The founder of Acacia Innovations, Elana Laichena, an entrepreneur with experience in the renewable energy and clean cooking sector in Kenya and the US, says her enterprise is the largest supplier of clean cooking fuels to schools in Kenya, serving over 300 schools in 20 counties.

“So far, we are the largest supplier of clean cooking fuels to schools in Kenya, with over 350 school customers in 20 counties,” Laichena says. “To date, we have sold over 4,000 tons of Kuni Safi briquettes. An equivalent of 100,000 trees and impacted over 175,000 school children.”

Kuni Safi is ideal for providing a smoke-free learning environment and contributes to affordable school meals. In addition, Laichena explains that the enterprise has created jobs for over 100 Kenyans, of whom 50 percent are women.

“Kuni Safi works best for cooking, heating water and wood-fired electricity generation. For example, an average of 50 kilograms of Kuni Safi can be used to cook for a boarding school of up to 1000 pupils a whole day,” Laichena explains.

Among the schools that enjoy the smokeless product are Starehe Boys Centre, State House Girls, Ngara Girls, Lukenya Schools and Good Testimony Schools. Sarova Whitesands Beach Resort and CitiZone Caterers have not been left behind in the clean energy shift either.

Aside from Kuni Safi, the company also manufactures cook stoves for which they have developed an innovative financing model. “If a customer signs a contract to purchase our Kuni Safi briquettes at a minimum of 26 sacks over six months, we sell them cook stoves at 50 percent off the market price,” Laichena states.

When asked how the company has built a name for itself in the noisy marketplace, Laichena is optimistic that her company has a trademark.
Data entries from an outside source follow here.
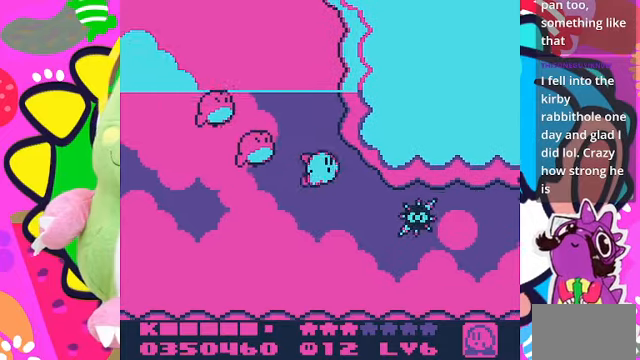
{"buttons": ["DPAD_RIGHT"], "left_stick": "center", "right_stick": "center", "events": [[33, "DPAD_RIGHT", "down"], [67, "DPAD_UP", "up"]]}
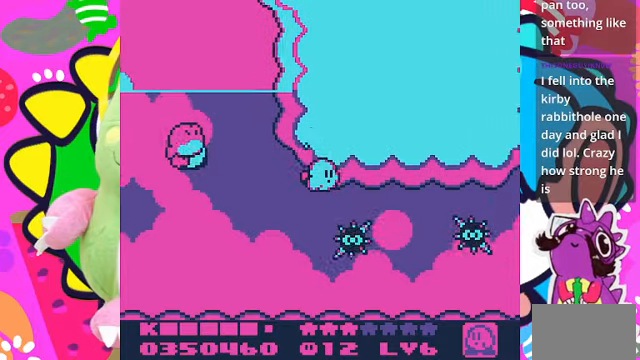
{"buttons": ["DPAD_RIGHT"], "left_stick": "center", "right_stick": "center", "events": [[200, "DPAD_UP", "down"], [433, "DPAD_UP", "up"]]}
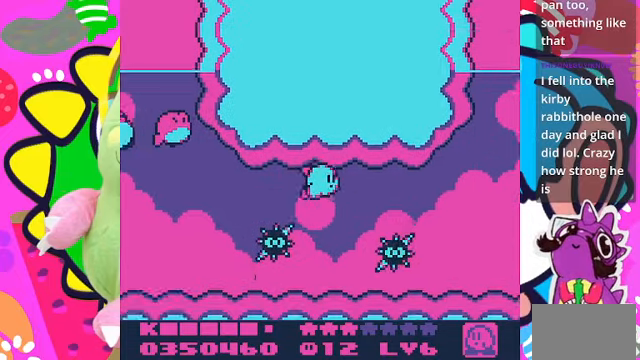
{"buttons": ["DPAD_UP", "DPAD_RIGHT"], "left_stick": "center", "right_stick": "center", "events": [[233, "DPAD_UP", "down"]]}
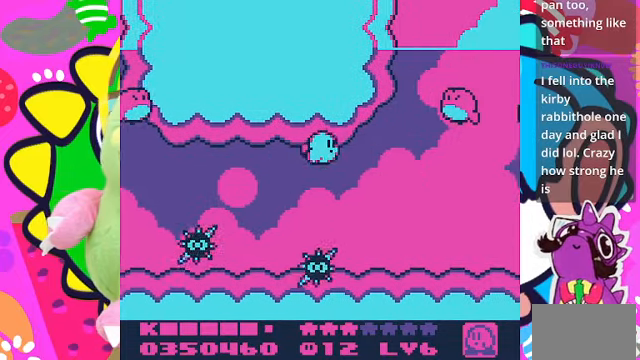
{"buttons": ["SQUARE", "DPAD_RIGHT"], "left_stick": "center", "right_stick": "center", "events": [[233, "DPAD_UP", "up"], [267, "SQUARE", "down"]]}
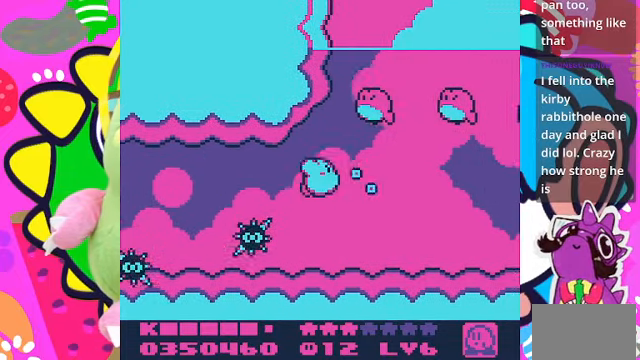
{"buttons": ["DPAD_UP", "DPAD_RIGHT"], "left_stick": "center", "right_stick": "center", "events": [[33, "SQUARE", "up"], [467, "DPAD_UP", "down"]]}
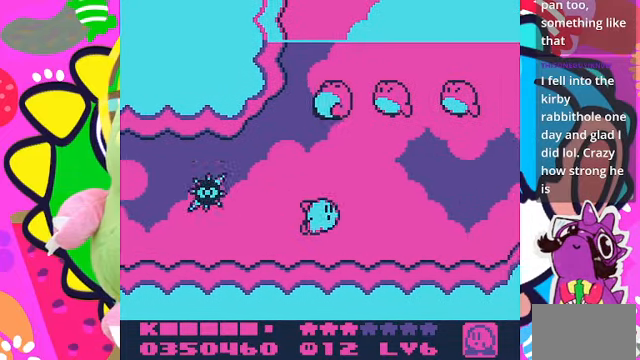
{"buttons": ["SQUARE", "DPAD_UP"], "left_stick": "center", "right_stick": "center", "events": [[133, "DPAD_UP", "up"], [200, "DPAD_UP", "down"], [267, "DPAD_RIGHT", "up"], [367, "SQUARE", "down"]]}
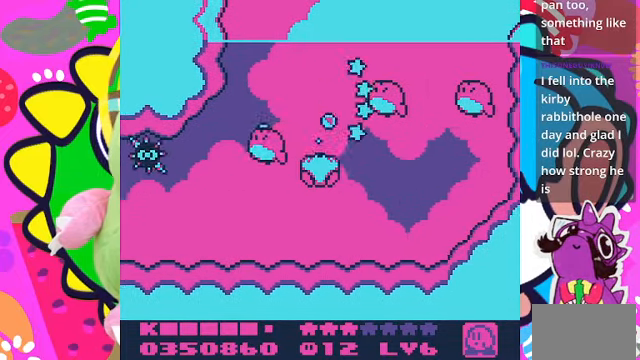
{"buttons": ["SQUARE", "DPAD_RIGHT"], "left_stick": "center", "right_stick": "center", "events": [[433, "DPAD_RIGHT", "down"], [433, "DPAD_UP", "up"]]}
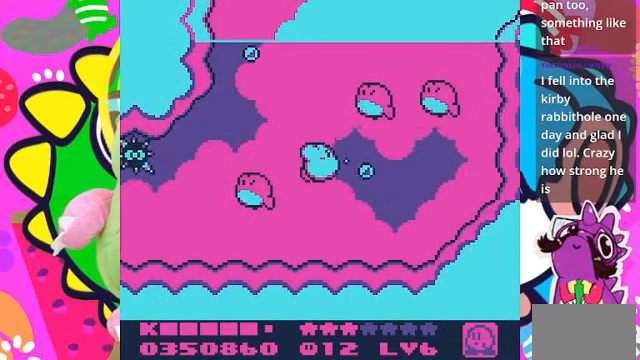
{"buttons": ["SQUARE", "DPAD_UP"], "left_stick": "center", "right_stick": "center", "events": [[167, "DPAD_UP", "down"], [200, "DPAD_RIGHT", "up"]]}
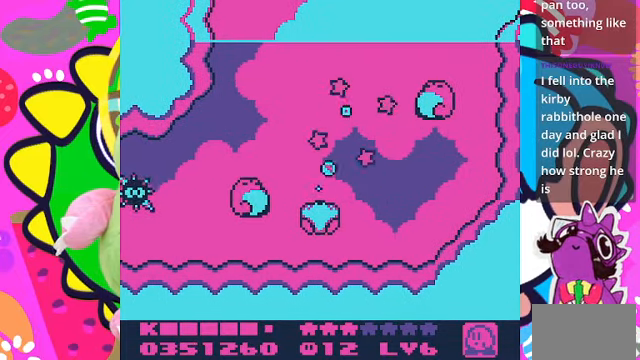
{"buttons": ["SQUARE", "DPAD_UP"], "left_stick": "center", "right_stick": "center", "events": [[267, "DPAD_LEFT", "down"], [400, "DPAD_LEFT", "up"]]}
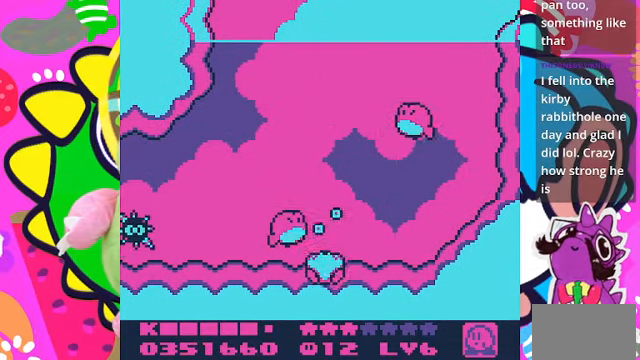
{"buttons": ["SQUARE", "DPAD_UP"], "left_stick": "center", "right_stick": "center", "events": []}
“We distinguish ourselves in the market by building a national brand with guaranteed quality and reliability. We deliver on time in quantities from one sack to 28 tons. Moreover, we provide top-notch after-sales support, including practical training for every customer to ensure the Kuni Safi briquettes are used economically,” she says.

The journey for Acacia Innovations to get at the top of the list as the clean energy producer for schools in Kenya has not been without its share of challenges.
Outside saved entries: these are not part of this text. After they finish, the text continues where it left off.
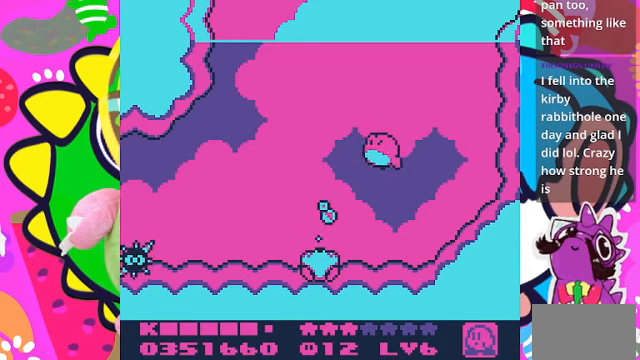
{"buttons": ["SQUARE", "DPAD_UP"], "left_stick": "center", "right_stick": "center", "events": []}
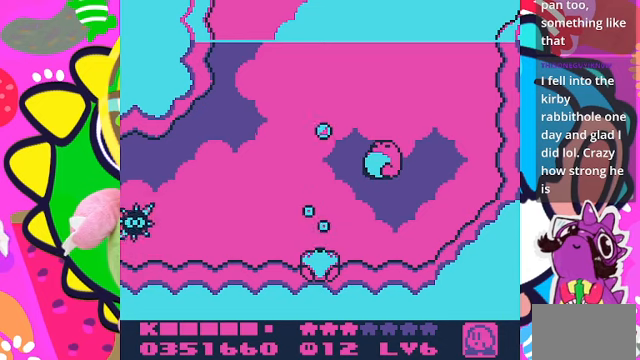
{"buttons": ["SQUARE", "DPAD_UP"], "left_stick": "center", "right_stick": "center", "events": []}
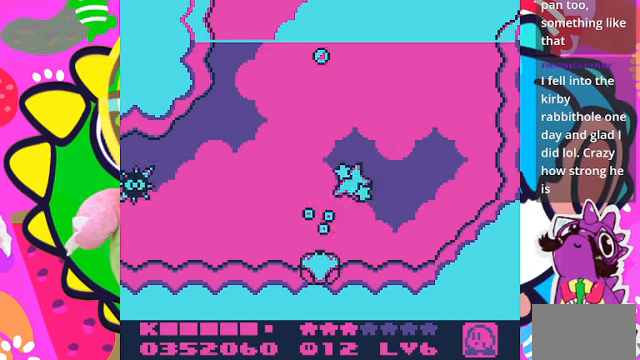
{"buttons": ["CROSS", "DPAD_UP"], "left_stick": "center", "right_stick": "center", "events": [[366, "SQUARE", "up"], [500, "CROSS", "down"]]}
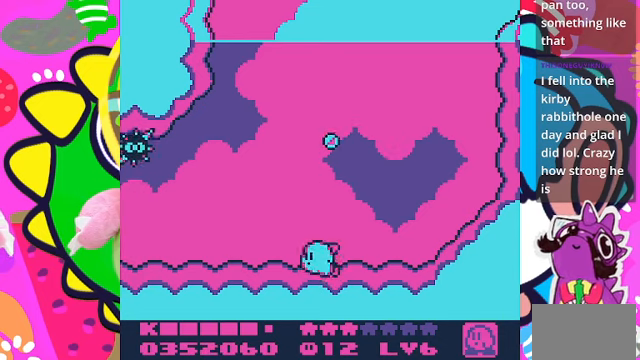
{"buttons": ["CROSS", "DPAD_UP", "DPAD_RIGHT"], "left_stick": "center", "right_stick": "center", "events": [[66, "DPAD_RIGHT", "down"], [100, "CROSS", "up"], [300, "CROSS", "down"]]}
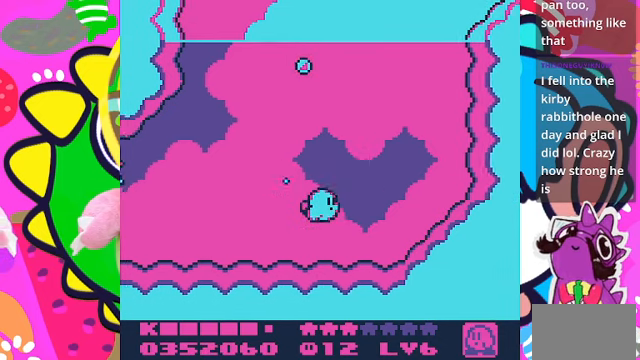
{"buttons": ["DPAD_UP"], "left_stick": "center", "right_stick": "center", "events": [[33, "CROSS", "up"], [66, "DPAD_RIGHT", "up"], [100, "CROSS", "down"], [166, "CROSS", "up"], [200, "DPAD_RIGHT", "down"], [233, "CROSS", "down"], [266, "DPAD_RIGHT", "up"], [333, "CROSS", "up"], [400, "CROSS", "down"], [466, "CROSS", "up"]]}
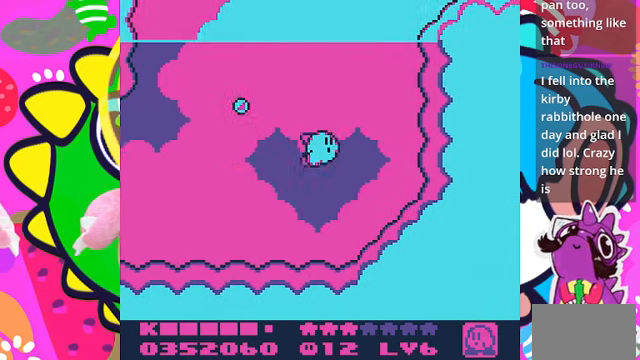
{"buttons": ["CROSS", "DPAD_UP", "DPAD_RIGHT"], "left_stick": "center", "right_stick": "center", "events": [[33, "CROSS", "down"], [100, "CROSS", "up"], [166, "CROSS", "down"], [233, "CROSS", "up"], [300, "CROSS", "down"], [333, "DPAD_RIGHT", "down"], [366, "CROSS", "up"], [466, "CROSS", "down"]]}
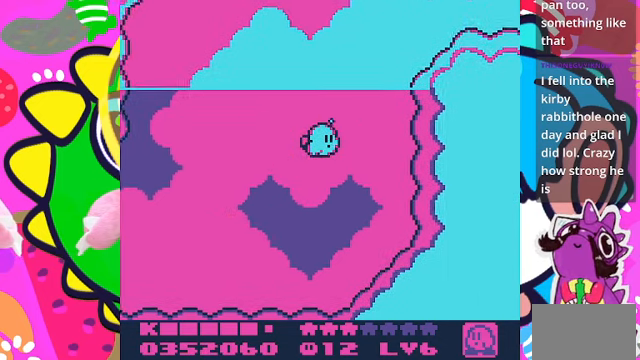
{"buttons": ["CROSS", "DPAD_UP", "DPAD_RIGHT"], "left_stick": "center", "right_stick": "center", "events": [[33, "CROSS", "up"], [100, "CROSS", "down"], [200, "CROSS", "up"], [233, "CROSS", "down"], [333, "CROSS", "up"], [400, "CROSS", "down"]]}
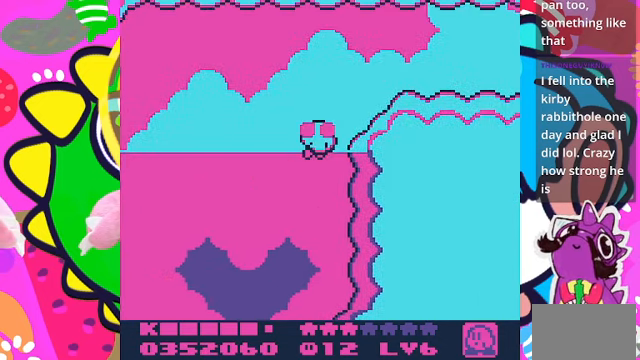
{"buttons": ["DPAD_UP", "DPAD_RIGHT"], "left_stick": "center", "right_stick": "center", "events": [[33, "CROSS", "up"], [66, "CROSS", "down"], [166, "CROSS", "up"], [266, "CROSS", "down"], [366, "CROSS", "up"]]}
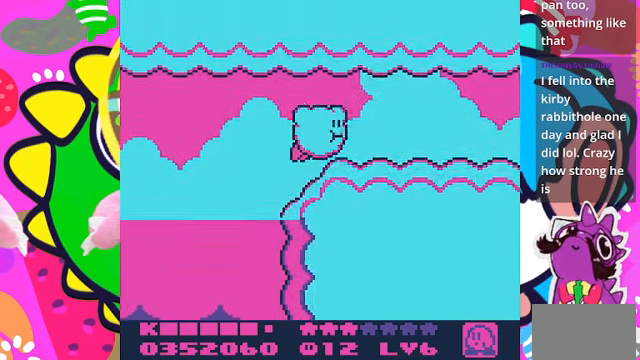
{"buttons": ["DPAD_RIGHT"], "left_stick": "center", "right_stick": "center", "events": [[66, "DPAD_UP", "up"]]}
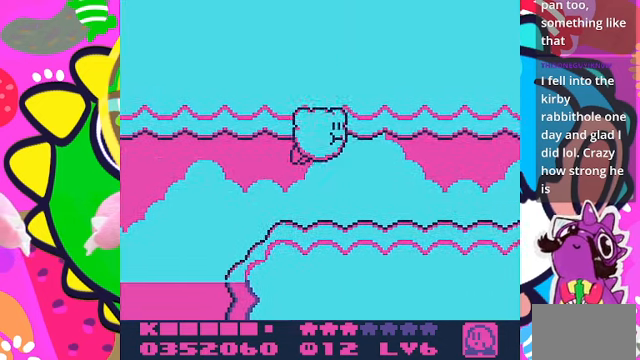
{"buttons": ["DPAD_RIGHT"], "left_stick": "center", "right_stick": "center", "events": [[233, "DPAD_DOWN", "down"], [400, "DPAD_DOWN", "up"]]}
“Kenyans can be very resistant to change and skeptical of things they have not heard of before. It took us over a year to convince some school cooks that Kuni Safi can be a better improvement on charcoal or firewood,” the company CEO states.

Additionally, transporting low-cost bulky goods across Kenya comes with several challenges. Bad roads, heavy traffic jams and vehicle breakdowns cost the company money.

It is, however, the impact of its products that keep the company going. The trees left standing to save five tons of carbon dioxide over their lifetime. The briquettes burn nearly smoke-free, and cooks no longer suffer from coughs and watery eyes with lower health risks.

The company has won several prizes such as the Startup Energy Transition Award and the Women in Energy Kenya Award for its innovative technology. As if that is not enough, it is still basking in the warmth of the latest feather in her cap. Acacia Innovations is supported by Kenya Climate Ventures, a climate impact investment company, to expand its production.